Exercise A: Retype every line of the extracted page text data, keeping each word, mark, and line break identical to the original.

Text:
5. Polyrational property and the management of spatial commons

This article starts with recognizing the invaluable contributions of commons researchers such as Schlager and Ostrom (1992) or Bromley and Cernea (1989). As commons research moves on, however, other ideas will be added to the discourse on common poor resources. What does the theory of polyrational property (Davy 2012) add to understanding spatial, and in particular urban commons better?

5.1. Monorational property theories fail to recognize the many uses of land

Monorational representations of either private or common property relations fail to capture the full range of rules developed for the many uses of land. No single kind of property rules fits the purposes of all types of land uses. A detached single family house is not like a community garden, nor a highway like a retail chain. Each land use needs its own property “fingerprint.” The concept of Western ownership, often traced back to Blackstone (1766, 2 [Book II, Chapter 1]) and his idea of property as that “sole and despotic dominion” (if at all) works with home ownership, but fails with community gardens, highways, or retail chains. In everyday practice, private and common property relations often accommodate a wide variety of demands made by the owners and users of land. Property theories do not always acknowledge this polyrationality of property relations.

Consider in which way property theories guide a planner who wants to establish a land policy for farms and highways, homes and parks. The planner wishes to satisfy the needs of farmers, car drivers, homeowners, the general public. What guidance can the planner expect from property theories? Many theories emphasize only certain aspects. Think about the following three examples. Hardin (1968, 1244–1245) claims that “freedom in a commons brings ruin to all,” and that the environment and other natural resources be protected “by coercive laws or taxing devices.” Demsetz (1967, 355) praises private property because if “a single person owns land, he will attempt to maximize its present value by taking into account alternative future streams of benefits and costs”. In the “competition between private and collective ownership” (Demsetz 2002), private property clearly would be the champion of all flourishing economies. Barnes (2006, 65–78) dismisses both the regulation and privatization of rights in land and other natural resources and demands that common property relations be established more often. Each of the three authors presents a monorational theory of property. Hardin (1968) favors the rationality of hierarchy and control, Demsetz (1967, 2002) promotes the rationality of individualism and liberty, and Barnes (2006) prefers the rationality of egalitarian resource use and community. None of them considers other rationalities, other perceptions of property relations. Without doubt, however, Hardin (1968), Demsetz (1967, 2002), or Barnes (2006) make entirely different suggestions as to how planners address property issues through their plans.

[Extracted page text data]
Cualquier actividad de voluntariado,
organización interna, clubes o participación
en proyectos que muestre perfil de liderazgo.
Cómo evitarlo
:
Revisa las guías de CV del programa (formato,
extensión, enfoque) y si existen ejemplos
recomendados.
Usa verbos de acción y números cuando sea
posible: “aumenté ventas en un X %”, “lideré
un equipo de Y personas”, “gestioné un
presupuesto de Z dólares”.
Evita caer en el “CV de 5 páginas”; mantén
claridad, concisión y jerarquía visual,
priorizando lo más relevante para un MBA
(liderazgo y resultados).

Exercise B:
Answer these questions from the article on polyrational property:
(i) Which theory, credited to Davy (2012), does the article ask about as a way to better understand spatial and urban commons?
(ii) According to the article, what does each land use need?
(iii) Which rationality does Barnes (2006) prefer?

Answer section A:
Cualquier actividad de voluntariado,
organización interna, clubes o participación
en proyectos que muestre perfil de liderazgo.
Cómo evitarlo
:
Revisa las guías de CV del programa (formato,
extensión, enfoque) y si existen ejemplos
recomendados.
Usa verbos de acción y números cuando sea
posible: “aumenté ventas en un X %”, “lideré
un equipo de Y personas”, “gestioné un
presupuesto de Z dólares”.
Evita caer en el “CV de 5 páginas”; mantén
claridad, concisión y jerarquía visual,
priorizando lo más relevante para un MBA
(liderazgo y resultados).

Answer section B:
(i) The theory of polyrational property.
(ii) Its own property "fingerprint."
(iii) The rationality of egalitarian resource use and community.